Saved data entries:
******************************

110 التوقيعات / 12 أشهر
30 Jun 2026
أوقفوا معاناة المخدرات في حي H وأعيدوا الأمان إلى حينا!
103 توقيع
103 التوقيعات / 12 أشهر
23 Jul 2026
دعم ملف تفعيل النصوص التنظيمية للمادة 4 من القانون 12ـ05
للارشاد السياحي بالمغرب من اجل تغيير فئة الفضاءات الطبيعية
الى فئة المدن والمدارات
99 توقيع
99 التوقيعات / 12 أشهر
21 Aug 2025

******************************

**Exercise requirements**
Copy out the records again, putting "سنة واحدة" in place of every "12 أشهر" and leaving everything else unchanged.

**The answer**
110 التوقيعات / سنة واحدة
30 Jun 2026
أوقفوا معاناة المخدرات في حي H وأعيدوا الأمان إلى حينا!
103 توقيع
103 التوقيعات / سنة واحدة
23 Jul 2026
دعم ملف تفعيل النصوص التنظيمية للمادة 4 من القانون 12ـ05
للارشاد السياحي بالمغرب من اجل تغيير فئة الفضاءات الطبيعية
الى فئة المدن والمدارات
99 توقيع
99 التوقيعات / سنة واحدة
21 Aug 2025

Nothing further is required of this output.